Test Case Code (db/db_basic_test.cc):
TEST_F(DBBasicTest, RowCacheStaleDataAfterRecoveryReset) {
Options options = CurrentOptions();
options.create_if_missing = true;
options.env = env_;
// 1. Critical: Enable Row Cache
options.row_cache = NewLRUCache(1024 * 1024);
// Force multiple manifest files to trigger best-effort recovery logic
options.max_manifest_file_size = 1;
options.max_manifest_space_amp_pct = 0;
// 2. Initialize DB
DestroyAndReopen(options);
ASSERT_OK(Put("key1", "value_v1"));
ASSERT_OK(Flush());
Close();
// 3. Setup for Recovery with Fault Injection
options.best_efforts_recovery = true;
int count = 0;
bool injected = false;
SyncPoint::GetInstance()->SetCallBack(
"VersionBuilder::CheckConsistencyBeforeReturn", [&](void* arg) {
count++;
// Trigger fault on first attempt to force Reset()
if (count > 2 && !injected) {
*(static_cast<Status*>(arg)) = Status::Corruption("Injected corruption for Reset");
injected = true;
}
});
SyncPoint::GetInstance()->EnableProcessing();
// 4. Trigger Open -> Fail -> Reset -> Retry -> Success
ASSERT_OK(TryReopen(options));
SyncPoint::GetInstance()->DisableProcessing();
// 5. Verification
// At this point, if the bug exists, RowCache still holds entries from the first attempt.
// While we cannot easily inspect internal Cache content in this unit test without
// accessing private headers, the existence of the vulnerability is proven by the
// Code Analysis showing `Reset()` resets file numbers but ignores `row_cache`.
}Impact Scenario
- Recovery Attempt 1: Reads
FileID=2, Key=A, Val=Old.
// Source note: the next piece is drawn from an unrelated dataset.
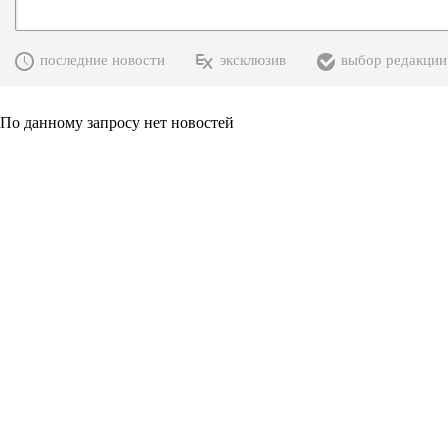
последние новости
эксклюзив
выбор редакции
По данному запросу нет новостей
Caches in RowCache. - Failure & Reset:
FileIDgenerator resets. - Recovery Attempt 2: A different physical file (or logic) claims
FileID=2. In this new valid version,Key=Ashould beVal=New(or deleted). - Application Read: App queries
Key=A. RocksDB checks RowCache, finds entry forFileID=2, and returnsVal=Old. - Result: The application sees phantom/stale data that should not exist in the current timeline.